The real turn of the screw, however, came with the first Afghan ‘jihad,’ 1978-89, when Islam became the battle cry against the Soviet occupation of Afghanistan. Even if the aim was laudable — fighting the Soviet occupation — the heedless methods employed laid the groundwork for the rise of extremist Islam and for turning Pakistan into the world’s epicentre of ‘jihad.’
Al Qaeda was the first offspring, Daesh or the Islamic State coming much later. But the genealogical tree goes back to the Afghan ‘jihad,’ the original Garden of Eden.
Mullahs and religious parties were the foot soldiers in that enterprise. But the policy itself came not from any mosque or pulpit but from the English-speaking environs of the army high command. The language of the Pakistan Military Academy is English. That of the Army Staff College and the National Defence University is English. And products of these institutions were in the forefront of promoting the politics of ‘jihad.’
The mullahs and the products of Islamic madrassahs, by then liberally funded by Saudi money, gyrated to the master tunes emanating from those powerful sources…which in turn were cosseted and supported by such other centres of ‘liberalism’ as the Central Intelligence Agency. So it bears repeating that the illuminati of Islamic centres of learning were the fodder of that war. The higher inspiration came from elsewhere.

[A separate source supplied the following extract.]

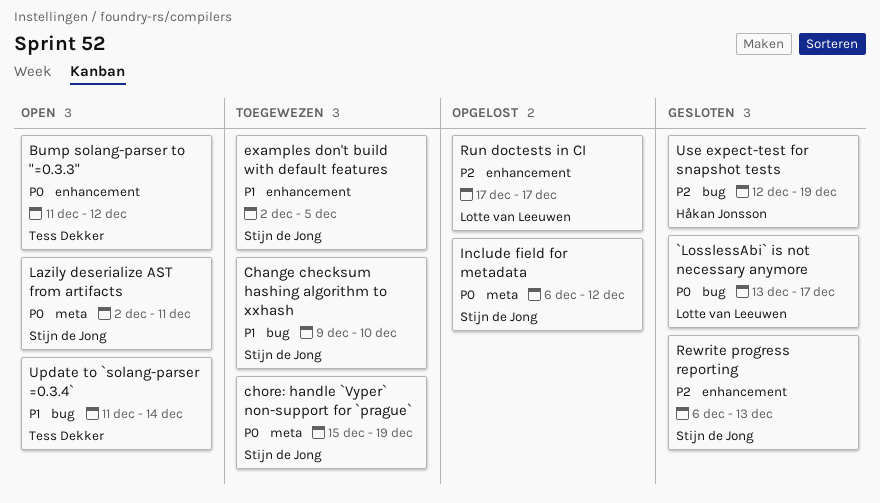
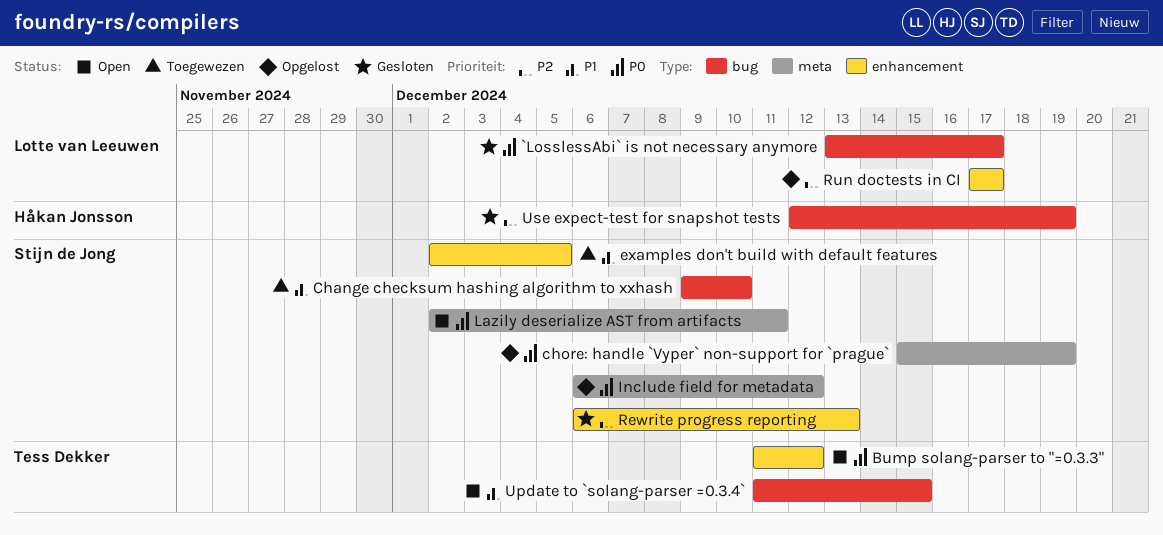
chore: handle `Vyper` non-support for `prague`, status: Toegewezen -> Opgelost
Update to `solang-parser =0.3.4`, due: Dec 14 -> Dec 15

It is not just Pakistan which has paid an ample price for secular-inspired religious follies. Europe and the United States are also paying a heavy price.
Pakistan’s turn to religiosity under General Zia was not a phenomenon led by the mosque. It came from the army and because that original impulse came from that powerful source, its effect was deadly and long lasting. It pushed Pakistan to the right, made a conservative society more conservative, injected religious discourse into the national framework and smoothed the path for the Pakistan Muslim League-N’s rise to power. Nawaz Sharif may have other things going for him but in the last analysis he remains the most enduring product of the military-led political engineering of the Zia era.
The terrible blast on Easter in Lahore’s Gulshan-e-Iqbal Park and other stray incidents of terrorism notwithstanding, Pakistan is now turning a corner not because of any political awakening or popular upheaval but because the army, in a spirit of enlightened self-interest, has thought it best to change course. The espousal of ‘jihad,’ far from serving the army’s interests as once thought it did, is now seen as a danger to the state, it having been conclusively established that Frankenstein had turned on his creator.
Some conclusions are thus easily drawn. Pakistan became a laboratory of extremist thought not because the mullahs had become powerful but because the army and its school of advanced ideology, the ISI, in pursuit of their own hazy ideas, decided to wear the mantle of the mullah. The mosque did not conquer the state, much less the army. The army co-opted the mosque and the mullah and lived to rue the outcome.
Pakistan is thus not at the mercy of the religious firebrand. The inspired doctor of the faith can never rise to the eminence where he becomes a threat to the state. It is the state and its most powerful instrument, the army, which imperil Jinnah’s Pakistan when for purposes only dimly understood they ape the mullah and adopt his language.
People and polity are powerless. The political class is clueless. In the Zia-led army lay Pakistan’s greatest danger. In a transformed army command rests Pakistan’s hope for the future. One can only hope the army does not get it wrong again.